Exercise objective:
Report every line from the material that contains the word "mention".

The input:
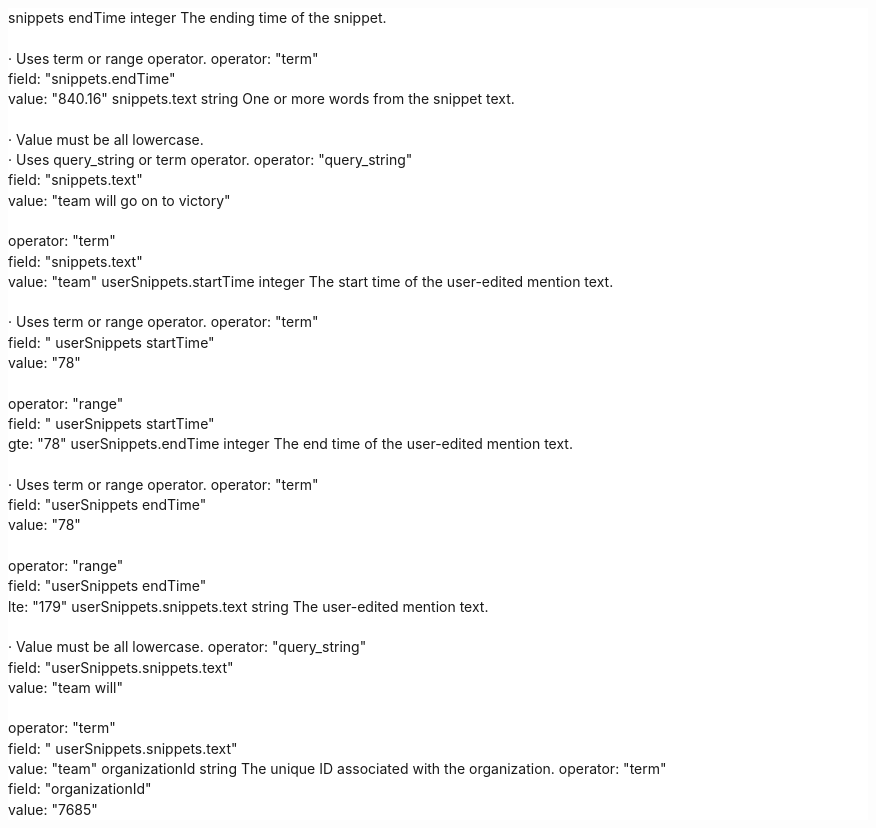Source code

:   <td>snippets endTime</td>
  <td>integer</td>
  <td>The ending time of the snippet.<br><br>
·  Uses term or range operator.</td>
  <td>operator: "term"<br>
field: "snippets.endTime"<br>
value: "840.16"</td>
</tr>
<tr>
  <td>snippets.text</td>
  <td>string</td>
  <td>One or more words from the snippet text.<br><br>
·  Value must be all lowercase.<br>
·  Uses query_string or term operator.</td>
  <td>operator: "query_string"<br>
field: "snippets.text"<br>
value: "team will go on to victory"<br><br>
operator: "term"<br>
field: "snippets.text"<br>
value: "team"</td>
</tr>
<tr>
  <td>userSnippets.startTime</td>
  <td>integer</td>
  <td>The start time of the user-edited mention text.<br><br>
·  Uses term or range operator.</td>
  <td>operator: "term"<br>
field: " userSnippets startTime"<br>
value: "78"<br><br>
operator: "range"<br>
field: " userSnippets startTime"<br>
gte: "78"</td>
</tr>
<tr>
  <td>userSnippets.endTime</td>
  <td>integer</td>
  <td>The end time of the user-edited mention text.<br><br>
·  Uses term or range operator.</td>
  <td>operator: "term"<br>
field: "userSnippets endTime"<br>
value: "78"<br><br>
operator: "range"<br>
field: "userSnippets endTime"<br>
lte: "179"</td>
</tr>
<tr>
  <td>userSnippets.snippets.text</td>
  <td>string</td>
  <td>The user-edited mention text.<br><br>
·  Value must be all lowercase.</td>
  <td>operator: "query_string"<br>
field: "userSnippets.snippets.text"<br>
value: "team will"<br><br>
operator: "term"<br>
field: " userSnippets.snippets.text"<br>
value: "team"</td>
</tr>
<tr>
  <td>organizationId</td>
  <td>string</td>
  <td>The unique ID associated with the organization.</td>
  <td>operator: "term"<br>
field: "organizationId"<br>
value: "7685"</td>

Task solution:
  <td>The start time of the user-edited mention text.<br><br>
  <td>The end time of the user-edited mention text.<br><br>
  <td>The user-edited mention text.<br><br>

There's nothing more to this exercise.